Unfriended: Web of horror
If you are worried about your kids on the internet, Levan Gabriadze’s clever and creepy cyber chiller Unfriended will do nothing to ease your mind.
If you are worried about what the kids are doing on the internet, Levan Gabriadze’s clever and creepy cyber chiller Unfriended will do nothing to ease your mind, for reasons expected and unexpected.
First, though, you need to know how this movie was made because it’s challenging to watch. The entire film, 88 minutes long, is seen only via the laptop computer screen of one of the six teenagers at the centre of the drama.
If this recalls The Blair Witch Project, that is no accident. Screenwriter Nelson Greaves has said the aim was to use the restrictions of a computer screen in the same way the 1999 horror hit used the limitations of a single camera. I suspect the name of Greaves’s main character is no accident either.
Blaire (Shelley Hennig) is online with her boyfriend Mitch (Moses Jacob Storm), talking by the video chat service Skype. She has some excellent news for him: at the looming prom, they will lose their virginity together.
They are joined by four friends, glamour puss Jess (Renee Olstead), handsome bad boy Adam (Will Peltz), geeky Kenneth (Jacob Wysocki) and, a bit later, unpopular Val (Courtney Halverson). With all six Skyping, Blaire’s screen looks a bit like the opening credits of The Brady Bunch.
They seem like normal teens (the setting is Fresno, California), but a shadow overhangs them. It is a year to the day since another friend, Laura Barns, shot herself after a humiliating party video was posted on YouTube. We see Laura’s shocking death at the start of the film when Blaire clicks on the suicide footage, and we learn of the pitiless cyberbullying she endured.
Suddenly, an uninvited party joins the conversation, and it ain’t Ann B. Davis as Alice. The cocky kids dismiss “Billie227” as a hacker or a troll, but when one of the girls mock-threatens violence, the intruder responds with a message that chills to the core.
It quickly emerges that Billie227 is using Laura Barns’s tech tools — her Facebook page, iMessage account and so on — and is out for serious revenge. The gruesomeness that follows, seen through the deliberately frustrating perspective of Blaire’s computer screen, suggests an alternative title: SkypeDay the 13th. I won’t be using my blender for a while.
Who is Billie227-Laura Barns? A living avenger of the dead girl, or the dead girl herself?

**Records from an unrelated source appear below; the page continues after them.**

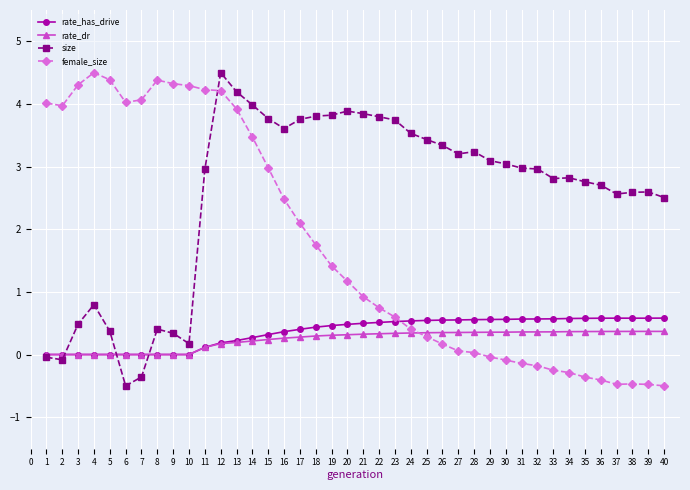

Rank the series by their maximum value, from highest to lowest.

size, female_size, rate_has_drive, rate_dr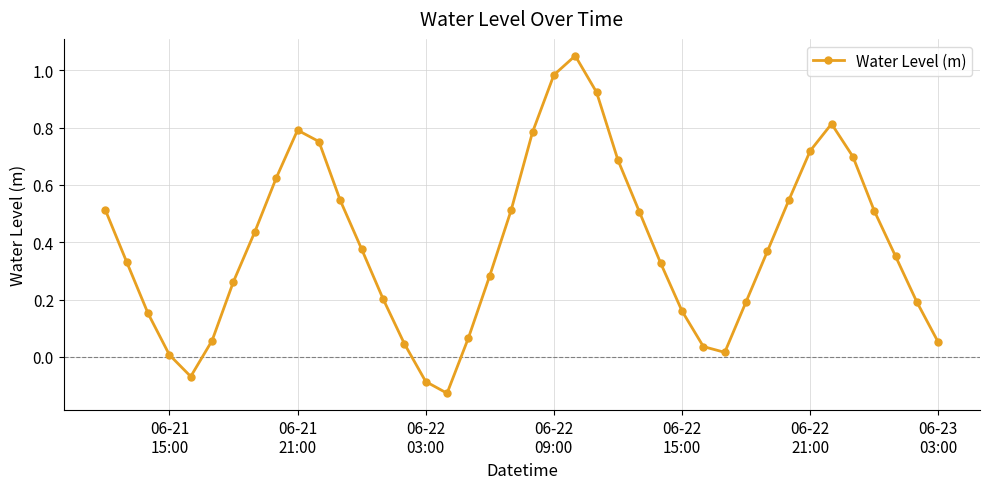

How many points are higher than both their immediate neighbors (excluding endpoints)?

3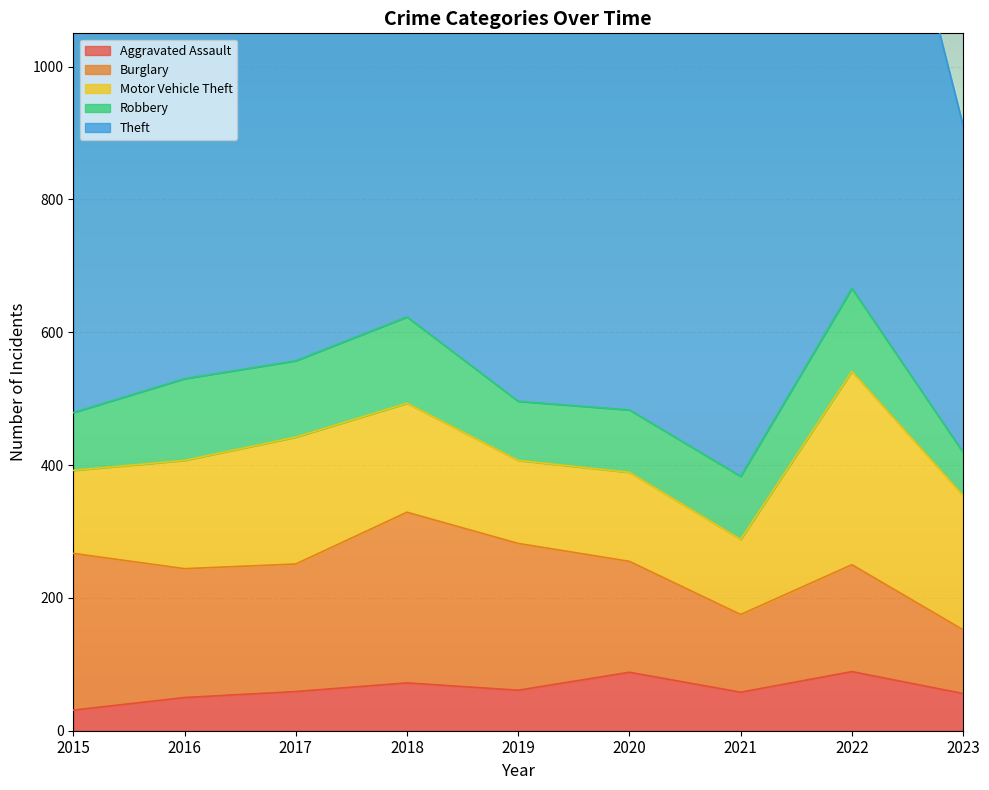

What is the value of the Motor Vehicle Theft point at the 2nd from the left?

163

There’s probably a clue in the fact the film was going to be called Cybernatural before a last-minute change. Unfriended is a much better title because as much as anything this is a story about false friendships, something that becomes apparent when the six are forced to play a truth-or-die game that draws out their malicious secrets and lies. It’s a brilliant scene.
The six young actors are all convincing, clicking through the tech maze like the experts they no doubt are, and Gabriadze burdens the narrow frame of action with an at times unbearable tension.
You want nothing more than to shut down the screen, go to the kids’ houses — to the real world, for goodness sake — and see what is happening.
There are significant plausibility gaps — why don’t they just go offline or call the cops or (heaven forbid) their parents? — but it is a horror film after all, and a successful one. Shot in 16 days at a cost of $US1 million, Unfriended has grossed $US25m ($31m) to date, assisted by strategic screenings on the festival circuit and a savvy social media marketing campaign. I wasn’t sure it would be for me, but I was gripped from start to finish and it has been on my mind since.
Restricting a film to a computer screen is not an entirely new idea. Zach Donohue’s 2013 murder thriller The Den used a similar technique and a recent episode of the TV comedy Modern Family was shot with iPhones and shown on an Apple MacBook (and the advertising aspect should be noted).
But Unfriended has a sense of timing about it, exploring as it does issues such as cyberbullying, the shallowness and unpredictability of online “friendships”, digital ethics (to help someone in distress or film them?), the lynch mob tendencies of social media and the dark alleys of the internet in general.
“Everyone was posting so we did too. We were just joking,’’ Blaire says in defence of a particularly vile episode of cyberbullying.
Yes, there are lots of creeps on the internet, and some of them are closer to home than you may think.